Compare the cheerful life and the sunshine of this day with the horrors the younger Pliny saw here, the 9th of November, A.D. 79, when he was so bravely striving to remove his mother out of reach of harm, while she begged him, with all a mother's unselfishness, to leave her to perish and save himself. 'By this time the murky darkness had so increased that one might have believed himself abroad in a black and moonless night, or in a chamber where all the lights had been extinguished. On every hand was heard the complaints of women, the wailing of children, and the cries of men. One called his father, another his son, and another his wife, and only by their voices could they know each other. Many in their despair begged that death would come and end their distress. "Some implored the gods to succor them, and some believed that this night was the last, the eternal night which should engulf the universe! "Even so it seemed to me--and I consoled myself for the coming death with the reflection: BEHOLD, THE WORLD IS PASSING AWAY!" * * * * * * * *After browsing among the stately ruins of Rome, of Baiæ, of Pompeii, and after glancing down the long marble ranks of battered and nameless imperial heads that stretch down the corridors of the Vatican, one thing strikes me with a force it never had before: the unsubstantial, unlasting character of fame.
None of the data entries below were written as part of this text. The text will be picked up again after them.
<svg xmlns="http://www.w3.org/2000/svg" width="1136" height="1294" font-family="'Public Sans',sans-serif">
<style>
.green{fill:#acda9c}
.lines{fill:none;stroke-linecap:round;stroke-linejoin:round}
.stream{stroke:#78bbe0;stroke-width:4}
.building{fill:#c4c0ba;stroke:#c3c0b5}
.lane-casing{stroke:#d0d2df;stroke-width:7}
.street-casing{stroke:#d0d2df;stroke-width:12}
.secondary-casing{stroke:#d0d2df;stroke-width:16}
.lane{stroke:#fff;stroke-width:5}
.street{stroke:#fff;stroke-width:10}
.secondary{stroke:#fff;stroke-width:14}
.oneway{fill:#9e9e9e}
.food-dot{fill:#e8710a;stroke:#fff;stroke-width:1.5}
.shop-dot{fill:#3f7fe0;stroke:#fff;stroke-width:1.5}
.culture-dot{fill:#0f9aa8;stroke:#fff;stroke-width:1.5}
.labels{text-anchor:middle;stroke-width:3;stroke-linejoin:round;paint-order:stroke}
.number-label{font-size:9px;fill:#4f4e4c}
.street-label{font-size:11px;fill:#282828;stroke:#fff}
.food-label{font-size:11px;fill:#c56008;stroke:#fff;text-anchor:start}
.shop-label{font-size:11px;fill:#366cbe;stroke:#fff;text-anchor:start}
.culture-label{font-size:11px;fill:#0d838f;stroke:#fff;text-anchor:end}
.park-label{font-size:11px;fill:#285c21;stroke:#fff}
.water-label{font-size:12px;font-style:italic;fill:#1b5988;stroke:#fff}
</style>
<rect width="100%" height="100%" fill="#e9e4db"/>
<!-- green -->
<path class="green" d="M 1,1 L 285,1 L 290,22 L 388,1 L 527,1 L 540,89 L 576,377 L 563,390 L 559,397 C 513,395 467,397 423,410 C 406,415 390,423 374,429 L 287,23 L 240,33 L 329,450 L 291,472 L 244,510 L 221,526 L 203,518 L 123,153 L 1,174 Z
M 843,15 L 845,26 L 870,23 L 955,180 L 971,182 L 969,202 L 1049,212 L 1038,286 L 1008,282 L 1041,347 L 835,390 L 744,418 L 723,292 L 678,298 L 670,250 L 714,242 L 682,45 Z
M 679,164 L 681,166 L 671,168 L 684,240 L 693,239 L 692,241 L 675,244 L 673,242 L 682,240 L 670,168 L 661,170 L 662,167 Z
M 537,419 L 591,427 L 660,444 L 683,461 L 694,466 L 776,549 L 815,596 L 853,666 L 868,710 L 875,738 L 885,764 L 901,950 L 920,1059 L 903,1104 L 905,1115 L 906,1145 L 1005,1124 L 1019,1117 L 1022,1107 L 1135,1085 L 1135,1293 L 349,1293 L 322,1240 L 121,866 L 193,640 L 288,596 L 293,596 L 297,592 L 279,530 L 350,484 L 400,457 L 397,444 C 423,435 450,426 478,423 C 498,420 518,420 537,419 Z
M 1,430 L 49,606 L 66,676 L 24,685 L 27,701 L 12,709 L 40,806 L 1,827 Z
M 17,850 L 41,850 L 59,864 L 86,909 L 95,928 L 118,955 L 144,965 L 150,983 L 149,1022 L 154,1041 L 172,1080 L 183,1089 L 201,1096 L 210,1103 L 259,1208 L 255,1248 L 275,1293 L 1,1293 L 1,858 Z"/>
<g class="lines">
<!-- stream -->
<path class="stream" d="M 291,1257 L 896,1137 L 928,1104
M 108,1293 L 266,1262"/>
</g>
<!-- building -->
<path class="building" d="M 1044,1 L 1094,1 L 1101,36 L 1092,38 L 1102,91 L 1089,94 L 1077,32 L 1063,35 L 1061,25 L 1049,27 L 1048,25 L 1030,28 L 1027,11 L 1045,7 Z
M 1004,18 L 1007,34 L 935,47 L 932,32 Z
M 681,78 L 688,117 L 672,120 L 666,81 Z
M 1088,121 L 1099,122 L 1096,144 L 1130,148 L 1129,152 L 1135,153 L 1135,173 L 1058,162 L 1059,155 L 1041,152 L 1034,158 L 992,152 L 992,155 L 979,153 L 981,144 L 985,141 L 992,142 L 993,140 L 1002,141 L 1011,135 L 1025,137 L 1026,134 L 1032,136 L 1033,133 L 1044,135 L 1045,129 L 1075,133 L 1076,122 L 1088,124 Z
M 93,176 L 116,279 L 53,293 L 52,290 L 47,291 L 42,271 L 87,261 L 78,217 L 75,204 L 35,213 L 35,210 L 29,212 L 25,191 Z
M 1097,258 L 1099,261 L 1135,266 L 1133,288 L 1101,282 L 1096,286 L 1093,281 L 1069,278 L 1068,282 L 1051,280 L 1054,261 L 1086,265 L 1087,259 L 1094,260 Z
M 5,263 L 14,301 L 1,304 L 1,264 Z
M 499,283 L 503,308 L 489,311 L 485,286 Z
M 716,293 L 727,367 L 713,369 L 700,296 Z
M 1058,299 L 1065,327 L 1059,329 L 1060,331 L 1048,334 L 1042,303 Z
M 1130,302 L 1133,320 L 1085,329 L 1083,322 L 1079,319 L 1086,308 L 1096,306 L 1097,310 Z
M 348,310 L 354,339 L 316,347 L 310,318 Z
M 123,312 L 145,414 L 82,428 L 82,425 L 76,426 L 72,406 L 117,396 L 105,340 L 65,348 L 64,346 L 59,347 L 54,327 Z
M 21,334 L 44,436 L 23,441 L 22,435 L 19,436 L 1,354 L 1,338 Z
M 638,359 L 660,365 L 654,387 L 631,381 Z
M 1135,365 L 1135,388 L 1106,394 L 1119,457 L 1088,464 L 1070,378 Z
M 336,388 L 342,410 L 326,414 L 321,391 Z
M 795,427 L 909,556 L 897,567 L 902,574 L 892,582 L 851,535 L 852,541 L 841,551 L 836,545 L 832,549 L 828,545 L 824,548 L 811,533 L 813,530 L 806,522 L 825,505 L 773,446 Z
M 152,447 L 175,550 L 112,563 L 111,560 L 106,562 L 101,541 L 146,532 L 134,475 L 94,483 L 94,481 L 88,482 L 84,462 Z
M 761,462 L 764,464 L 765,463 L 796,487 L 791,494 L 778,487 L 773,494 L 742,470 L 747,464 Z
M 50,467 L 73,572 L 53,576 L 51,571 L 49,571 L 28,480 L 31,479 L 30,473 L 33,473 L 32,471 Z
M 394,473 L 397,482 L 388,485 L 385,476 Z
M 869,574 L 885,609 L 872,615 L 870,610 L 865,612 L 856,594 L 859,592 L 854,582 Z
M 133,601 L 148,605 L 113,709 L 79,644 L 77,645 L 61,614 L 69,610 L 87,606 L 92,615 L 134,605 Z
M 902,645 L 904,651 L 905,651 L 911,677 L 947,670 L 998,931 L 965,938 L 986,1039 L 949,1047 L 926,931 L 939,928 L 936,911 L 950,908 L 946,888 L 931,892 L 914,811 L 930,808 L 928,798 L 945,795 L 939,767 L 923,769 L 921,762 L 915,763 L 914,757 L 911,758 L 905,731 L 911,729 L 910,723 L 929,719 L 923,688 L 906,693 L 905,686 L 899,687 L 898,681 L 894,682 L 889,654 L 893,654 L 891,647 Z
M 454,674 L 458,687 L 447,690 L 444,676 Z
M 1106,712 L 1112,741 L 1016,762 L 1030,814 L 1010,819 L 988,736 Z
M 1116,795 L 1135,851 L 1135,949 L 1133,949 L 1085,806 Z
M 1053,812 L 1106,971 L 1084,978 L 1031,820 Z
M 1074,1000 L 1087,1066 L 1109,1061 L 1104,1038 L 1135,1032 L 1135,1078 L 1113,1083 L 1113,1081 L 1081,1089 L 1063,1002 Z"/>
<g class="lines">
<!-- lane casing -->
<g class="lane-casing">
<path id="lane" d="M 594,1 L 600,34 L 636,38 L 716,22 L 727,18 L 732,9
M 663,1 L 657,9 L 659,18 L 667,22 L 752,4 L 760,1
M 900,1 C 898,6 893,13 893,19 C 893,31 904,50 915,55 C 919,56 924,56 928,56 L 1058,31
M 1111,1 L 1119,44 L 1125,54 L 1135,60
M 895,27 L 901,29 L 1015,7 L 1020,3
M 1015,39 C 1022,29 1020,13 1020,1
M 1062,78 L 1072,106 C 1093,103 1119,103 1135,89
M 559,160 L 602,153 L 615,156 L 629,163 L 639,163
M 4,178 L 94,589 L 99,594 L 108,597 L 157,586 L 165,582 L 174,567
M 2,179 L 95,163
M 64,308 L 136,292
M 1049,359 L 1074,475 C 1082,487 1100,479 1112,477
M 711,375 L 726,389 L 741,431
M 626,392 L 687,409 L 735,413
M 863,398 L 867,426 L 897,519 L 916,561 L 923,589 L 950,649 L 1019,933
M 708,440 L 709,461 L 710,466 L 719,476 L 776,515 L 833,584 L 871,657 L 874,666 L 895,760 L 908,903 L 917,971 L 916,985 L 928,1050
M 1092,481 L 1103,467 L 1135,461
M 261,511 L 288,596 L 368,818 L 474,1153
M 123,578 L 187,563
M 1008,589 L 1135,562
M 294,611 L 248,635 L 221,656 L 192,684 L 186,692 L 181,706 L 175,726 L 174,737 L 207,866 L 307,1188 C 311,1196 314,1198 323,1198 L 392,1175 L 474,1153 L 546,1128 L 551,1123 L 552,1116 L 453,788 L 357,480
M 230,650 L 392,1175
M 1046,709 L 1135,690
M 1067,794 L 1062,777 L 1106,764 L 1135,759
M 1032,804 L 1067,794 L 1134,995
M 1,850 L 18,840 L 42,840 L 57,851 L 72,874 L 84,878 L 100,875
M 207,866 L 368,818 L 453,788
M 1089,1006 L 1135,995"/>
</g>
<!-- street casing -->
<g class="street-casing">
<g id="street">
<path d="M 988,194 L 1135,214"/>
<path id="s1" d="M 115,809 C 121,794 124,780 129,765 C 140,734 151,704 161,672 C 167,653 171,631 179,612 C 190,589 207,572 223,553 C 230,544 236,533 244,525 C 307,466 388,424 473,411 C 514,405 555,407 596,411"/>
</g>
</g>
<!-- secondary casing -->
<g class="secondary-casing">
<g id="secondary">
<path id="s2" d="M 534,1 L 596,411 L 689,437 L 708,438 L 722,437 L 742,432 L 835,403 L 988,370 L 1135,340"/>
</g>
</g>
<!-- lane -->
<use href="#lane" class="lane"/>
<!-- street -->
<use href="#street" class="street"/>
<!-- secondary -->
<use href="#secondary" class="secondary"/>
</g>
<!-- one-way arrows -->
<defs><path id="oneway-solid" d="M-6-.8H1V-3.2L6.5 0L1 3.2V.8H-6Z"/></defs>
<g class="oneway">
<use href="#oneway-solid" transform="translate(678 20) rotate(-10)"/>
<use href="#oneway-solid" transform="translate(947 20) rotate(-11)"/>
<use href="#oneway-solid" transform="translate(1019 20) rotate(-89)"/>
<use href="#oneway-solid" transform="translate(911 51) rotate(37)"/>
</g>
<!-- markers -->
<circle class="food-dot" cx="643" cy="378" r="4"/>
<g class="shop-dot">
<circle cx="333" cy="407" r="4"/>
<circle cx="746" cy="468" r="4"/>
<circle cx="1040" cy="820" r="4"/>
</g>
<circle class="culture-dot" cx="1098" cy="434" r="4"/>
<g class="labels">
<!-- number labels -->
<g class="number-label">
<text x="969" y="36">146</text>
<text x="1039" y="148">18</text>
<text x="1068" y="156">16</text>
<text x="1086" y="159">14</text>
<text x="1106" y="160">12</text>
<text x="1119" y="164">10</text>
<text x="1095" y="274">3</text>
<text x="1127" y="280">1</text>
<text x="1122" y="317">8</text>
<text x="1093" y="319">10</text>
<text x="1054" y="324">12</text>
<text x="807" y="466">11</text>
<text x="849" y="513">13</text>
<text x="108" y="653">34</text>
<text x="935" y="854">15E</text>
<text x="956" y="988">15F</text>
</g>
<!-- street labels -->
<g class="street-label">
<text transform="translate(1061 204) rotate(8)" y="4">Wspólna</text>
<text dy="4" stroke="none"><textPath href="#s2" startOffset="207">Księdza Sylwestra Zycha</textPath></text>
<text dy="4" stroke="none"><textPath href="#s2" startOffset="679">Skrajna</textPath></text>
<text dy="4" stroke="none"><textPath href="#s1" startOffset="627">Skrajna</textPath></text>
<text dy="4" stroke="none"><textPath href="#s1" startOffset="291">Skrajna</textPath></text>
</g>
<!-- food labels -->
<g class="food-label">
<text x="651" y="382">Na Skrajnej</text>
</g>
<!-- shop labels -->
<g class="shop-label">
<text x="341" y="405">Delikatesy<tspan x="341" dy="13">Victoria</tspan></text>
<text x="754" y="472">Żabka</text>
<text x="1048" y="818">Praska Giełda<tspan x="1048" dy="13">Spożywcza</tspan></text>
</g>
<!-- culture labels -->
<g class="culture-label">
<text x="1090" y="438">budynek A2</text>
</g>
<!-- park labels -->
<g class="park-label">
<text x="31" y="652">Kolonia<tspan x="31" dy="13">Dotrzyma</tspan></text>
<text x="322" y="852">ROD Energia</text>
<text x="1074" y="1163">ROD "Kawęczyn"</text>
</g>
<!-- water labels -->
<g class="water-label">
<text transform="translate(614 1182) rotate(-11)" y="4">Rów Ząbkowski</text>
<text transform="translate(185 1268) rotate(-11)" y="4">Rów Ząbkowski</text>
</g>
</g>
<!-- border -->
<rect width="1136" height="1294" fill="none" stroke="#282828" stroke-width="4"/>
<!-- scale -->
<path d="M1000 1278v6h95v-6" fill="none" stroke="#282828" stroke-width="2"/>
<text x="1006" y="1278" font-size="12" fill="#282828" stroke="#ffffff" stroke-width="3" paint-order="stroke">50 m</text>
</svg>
Men lived long lives, in the olden time, and struggled feverishly through them, toiling like slaves, in oratory, in generalship, or in literature, and then laid them down and died, happy in the possession of an enduring history and a deathless name. Well, twenty little centuries flutter away, and what is left of these things? A crazy inscription on a block of stone, which snuffy antiquaries bother over and tangle up and make nothing out of but a bare name (which they spell wrong)--no history, no tradition, no poetry-- nothing that can give it even a passing interest.
What may be left of General Grant's great name forty centuries hence? This--in the Encyclopedia for A. D. 5868, possibly: "URIAH S. (or Z.) GRAUNT--popular poet of ancient times in the Aztec provinces of the United States of British America. Some authors say flourished about A. D. 742; but the learned Ah-ah Foo- foo states that he was a cotemporary of Scharkspyre, the English poet, and flourished about A. D. 1328, some three centuries after the Trojan war instead of before it. He wrote 'Rock me to Sleep, Mother.'" These thoughts sadden me. I will to bed.